10.21.2015

The Last Witch Hunter: Review

     The Last Witch Hunter is soaked in convenience and cliche, but the visuals and fun factor keep it together just enough to allow it to remain enjoyable entertainment.  Vin Diesel stars as the titular witch hunter, cursed with immortality and currently protecting the regular humans from those that might do them harm with magic.


     All the actors struggle to make the roles work, even the great Michael Caine is left in a role that was wanting.  Vin Diesel plays his usual one-dimensional self, with no emotional range- in a tonally flat performance.  Rose Leslie plays a young witch/love interest complaining of the plight of her people (despite most witches here living in much better standards than damn near any of the regular humans in the film) who just so happens to have a hidden power to help the quest along, and Elijah Wood is a priest tasked with taking over the chronicles of Diesel's character.

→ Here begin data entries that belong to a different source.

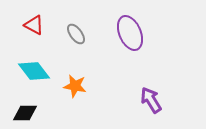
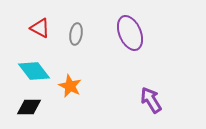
red triangle: moved 6 px right, 3 px down
gray ellipse: rotated 45 degrees clockwise
orange star: moved 5 px left; rotated 15 degrees clockwise
black diamond: moved 4 px right, 6 px up
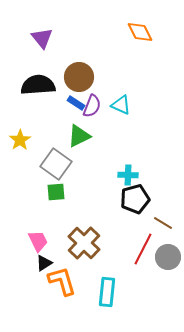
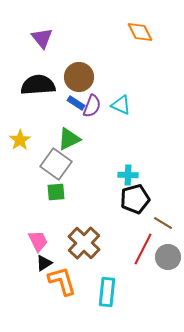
green triangle: moved 10 px left, 3 px down
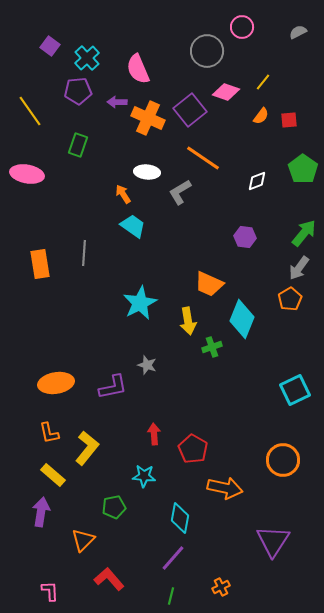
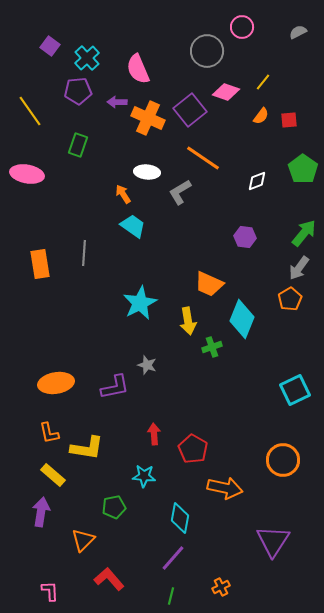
purple L-shape at (113, 387): moved 2 px right
yellow L-shape at (87, 448): rotated 60 degrees clockwise
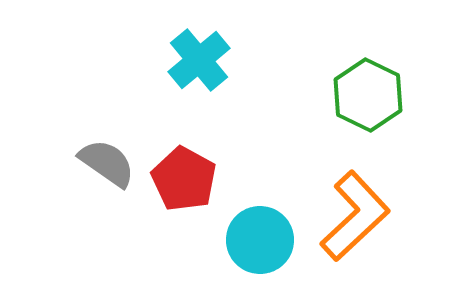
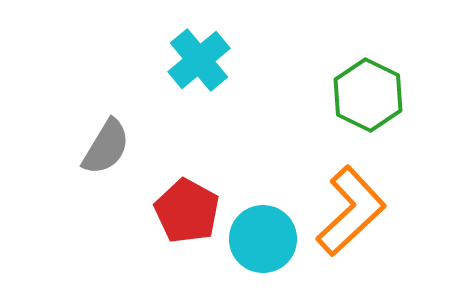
gray semicircle: moved 1 px left, 16 px up; rotated 86 degrees clockwise
red pentagon: moved 3 px right, 32 px down
orange L-shape: moved 4 px left, 5 px up
cyan circle: moved 3 px right, 1 px up
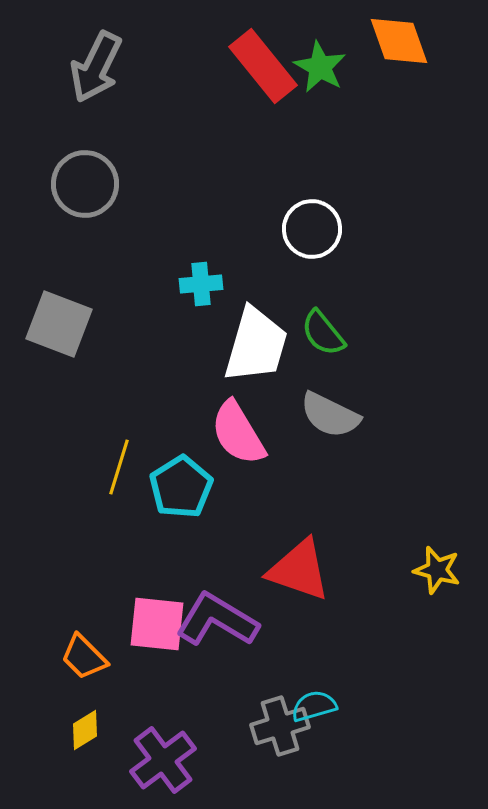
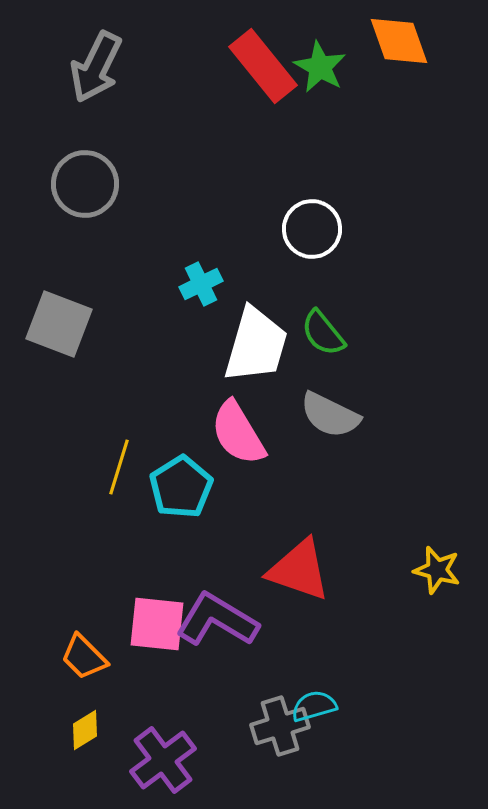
cyan cross: rotated 21 degrees counterclockwise
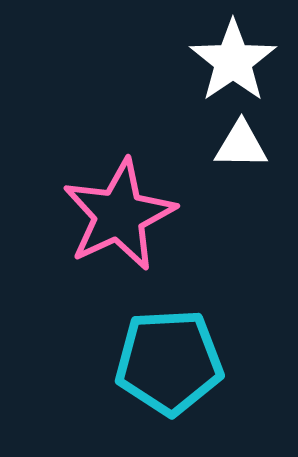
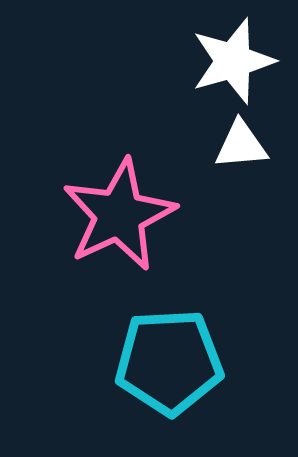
white star: rotated 18 degrees clockwise
white triangle: rotated 6 degrees counterclockwise
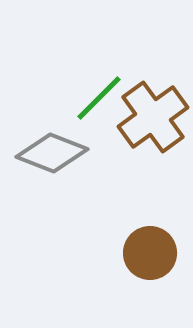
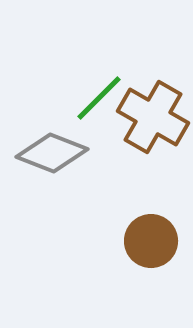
brown cross: rotated 24 degrees counterclockwise
brown circle: moved 1 px right, 12 px up
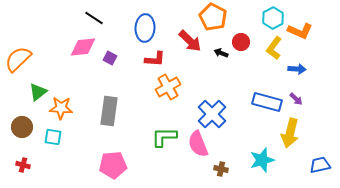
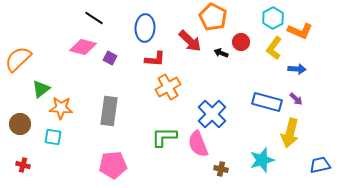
pink diamond: rotated 20 degrees clockwise
green triangle: moved 3 px right, 3 px up
brown circle: moved 2 px left, 3 px up
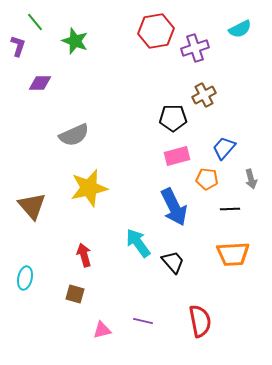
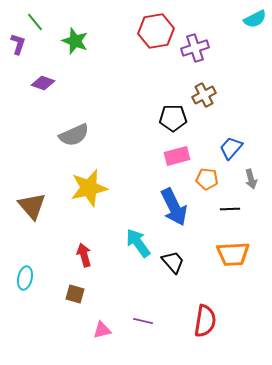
cyan semicircle: moved 15 px right, 10 px up
purple L-shape: moved 2 px up
purple diamond: moved 3 px right; rotated 20 degrees clockwise
blue trapezoid: moved 7 px right
red semicircle: moved 5 px right; rotated 20 degrees clockwise
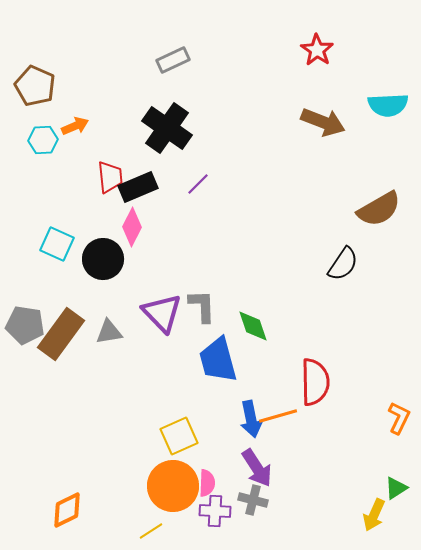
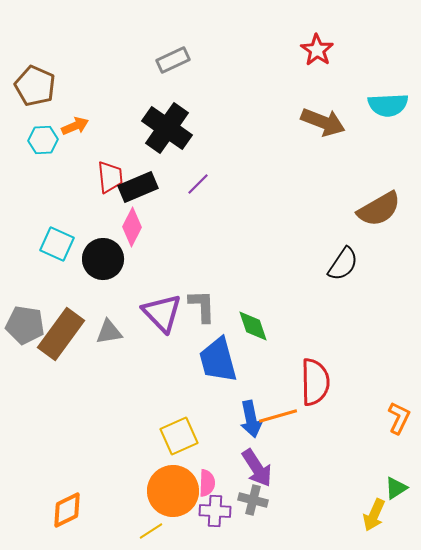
orange circle: moved 5 px down
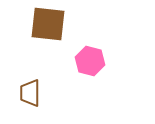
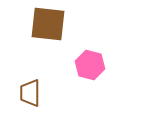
pink hexagon: moved 4 px down
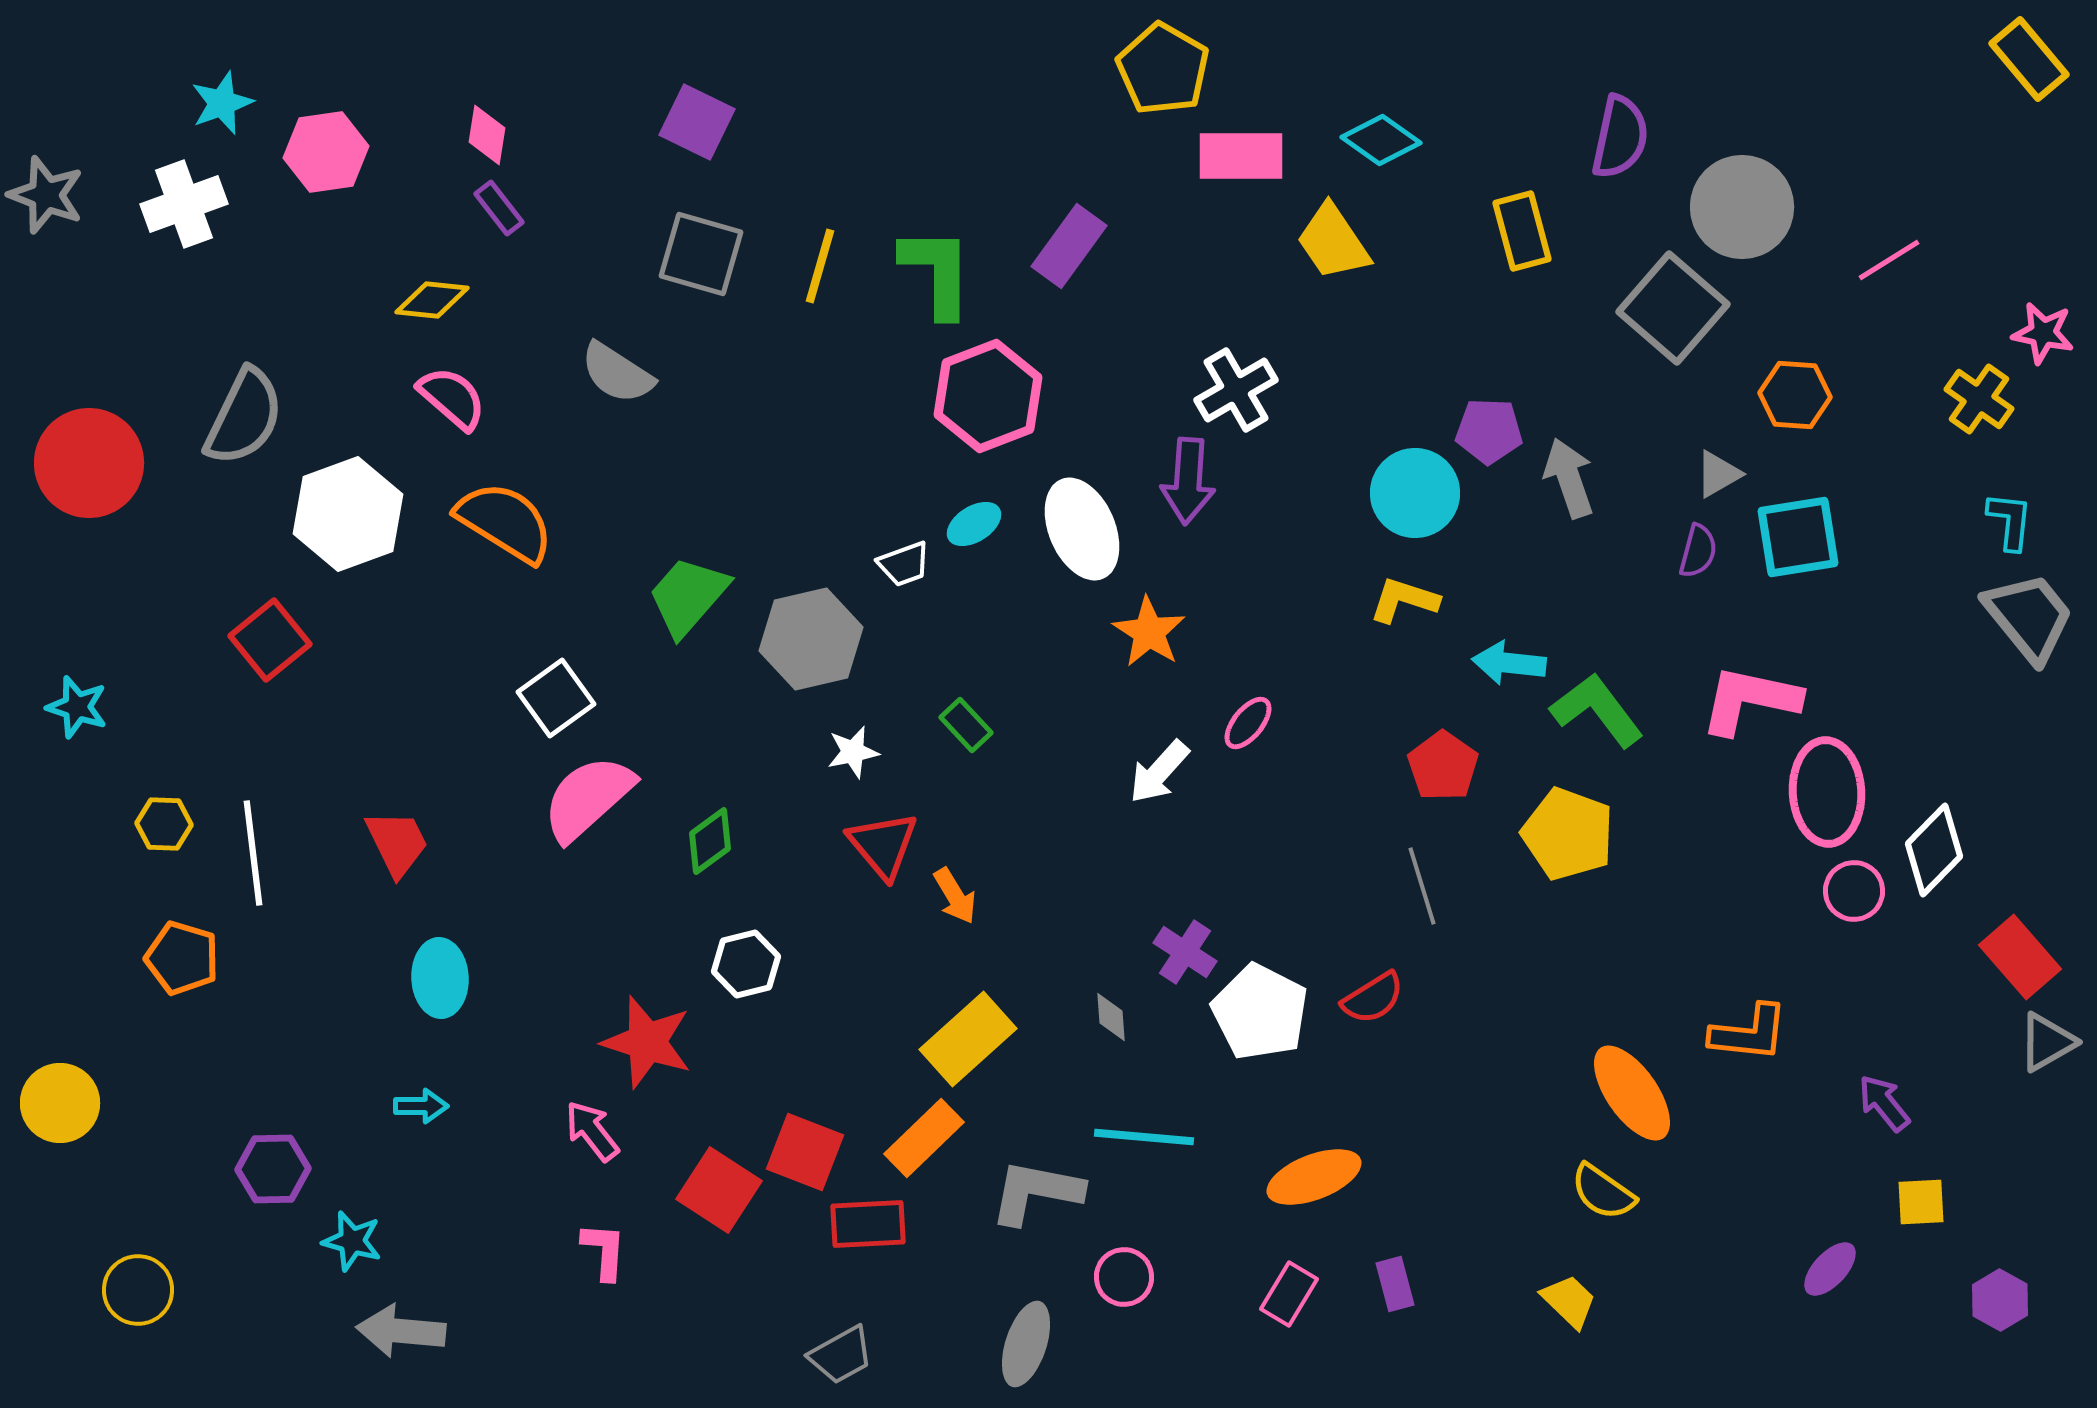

     What the film has going for it is the visuals.  Not the CGI exactly, because there are times when it is laughable, you'll know it when you see it.  The Sentinel is the one magical creature that looks super alien and creepy and could've used more screen time.  The magic looks very spectacular at times, in particular there's a scene with a bunch of magical butterflies that is quite neat and the flaming sword was very cool.
     The set design is also tremendous, from the swanky witch nightclubs to the plague tree, they are all interesting locations and offer an oddly large feel to this cinematic world.  Of course, the pace of the movie is so great it doesn't matter as you'll be pulled right from one place to another.  Unfortunately, the camera work at times is so shaky, combined with consistently choppy editing, that it becomes a huge annoyance to track what's happening and it ruins the magic of those scenes.

     An unoriginal, but potentially interesting idea isn't enough to save The Last Witch Hunter.  The plot and story are dismal, supported by equally appalling dialogue in an effort to merge an ancient fantasy with the modern day world in a way that just doesn't fit right here.  Everything is telegraphed so far in advance that the trailer should be enough to accurately guess the end.
     In the hands of a better team of writers and directors, this could've been a truly amazing film with some real depth.  There are genuine moments that really do work, but they are few and far between.  As it is, it's merely an amusing modern day equivalent of a B movie- it feels like a film made by children trying to mix old genres and emulate the best of the old masters of fantasy and horror to create something new and interesting, and what resulted was this jumbled mess instead.  They have all the right pieces, it's just haphazardly piled together.

*I saw and reviewed this movie with screener tickets.